Tips on Choosing and Using Casters
Host David Thiel offers a few tips on choosing the right style of casters for your next project-on-wheels.
Casters fall into two categories: furniture and shop equipment casters.
- Plastic furniture casters have two wheels and move well on carpet. They are light-duty casters and cannot carry a great deal of weight. They are long-duration tools.
- Hard rubber wheel casters swivel in all directions for increased mobility. They are more durable than plastic wheels. They are plate-mounted with screws going right into the board.
- Use casters with stems for furniture with legs. They are mounted with sleeves that are inserted into the legs of the piece of furniture.
- When you do not want casters to show, attach a skirt to the plywood base on which the casters are mounted.
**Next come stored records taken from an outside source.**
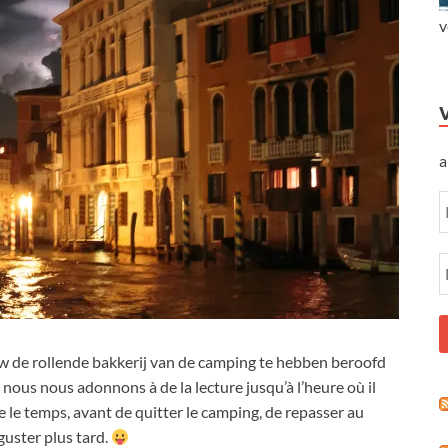
v
a
w de rollende bakkerij van de camping te hebben beroofd
,
nous nous adonnons à de la lecture jusqu’à l’heure où il
 le temps
,
avant de quitter le camping
,
de repasser au
uster plus tard
.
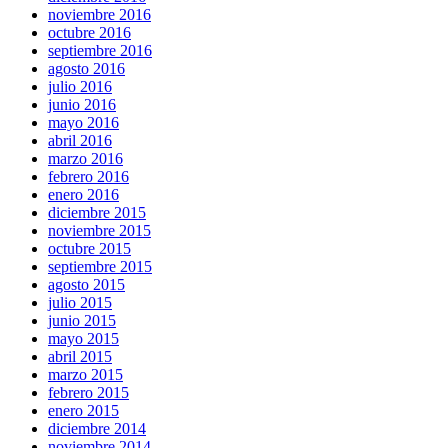
noviembre 2016
octubre 2016
septiembre 2016
agosto 2016
julio 2016
junio 2016
mayo 2016
abril 2016
marzo 2016
febrero 2016
enero 2016
diciembre 2015
noviembre 2015
octubre 2015
septiembre 2015
agosto 2015
julio 2015
junio 2015
mayo 2015
abril 2015
marzo 2015
febrero 2015
enero 2015
diciembre 2014
noviembre 2014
- Most shop equipment casters are plate-mounted. Light-duty, inexpensive plastic shop casters that do not swivel are hard to maneuver around corners. They do not roll over electrical cords. It is possible to purchase swiveling shop casters -- but that type still won't roll over electrical cords.
- Heavy-duty steel wheel casters can carry a large load, despite the small size. When they are loaded down, they are difficult to get over obstacles, like power cords.
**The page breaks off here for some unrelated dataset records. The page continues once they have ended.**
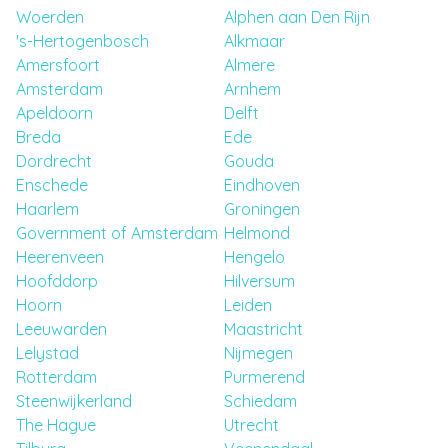
Woerden
Alphen aan Den Rijn
's-Hertogenbosch
Alkmaar
Amersfoort
Almere
Amsterdam
Arnhem
Apeldoorn
Delft
Breda
Ede
Dordrecht
Gouda
Enschede
Eindhoven
Haarlem
Groningen
Government of Amsterdam
Helmond
Heerenveen
Hengelo
Hoofddorp
Hilversum
Hoorn
Leiden
Leeuwarden
Maastricht
Lelystad
Nijmegen
Rotterdam
Purmerend
Steenwijkerland
Schiedam
The Hague
Utrecht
- Durable, hard rubber shop casters have locks with teeth on them to keep the wheels from rolling when you want them to remain stationary. These wheels have no problem going over electrical cords when loaded down.
- Use large casters if you have to drive over cables. Four swiveling wheels provide the most maneuverability. If you have two swivel and two fixed wheels, you will still have problems moving the casters in some directions. Use casters with locking wheels to keep the unit from rolling.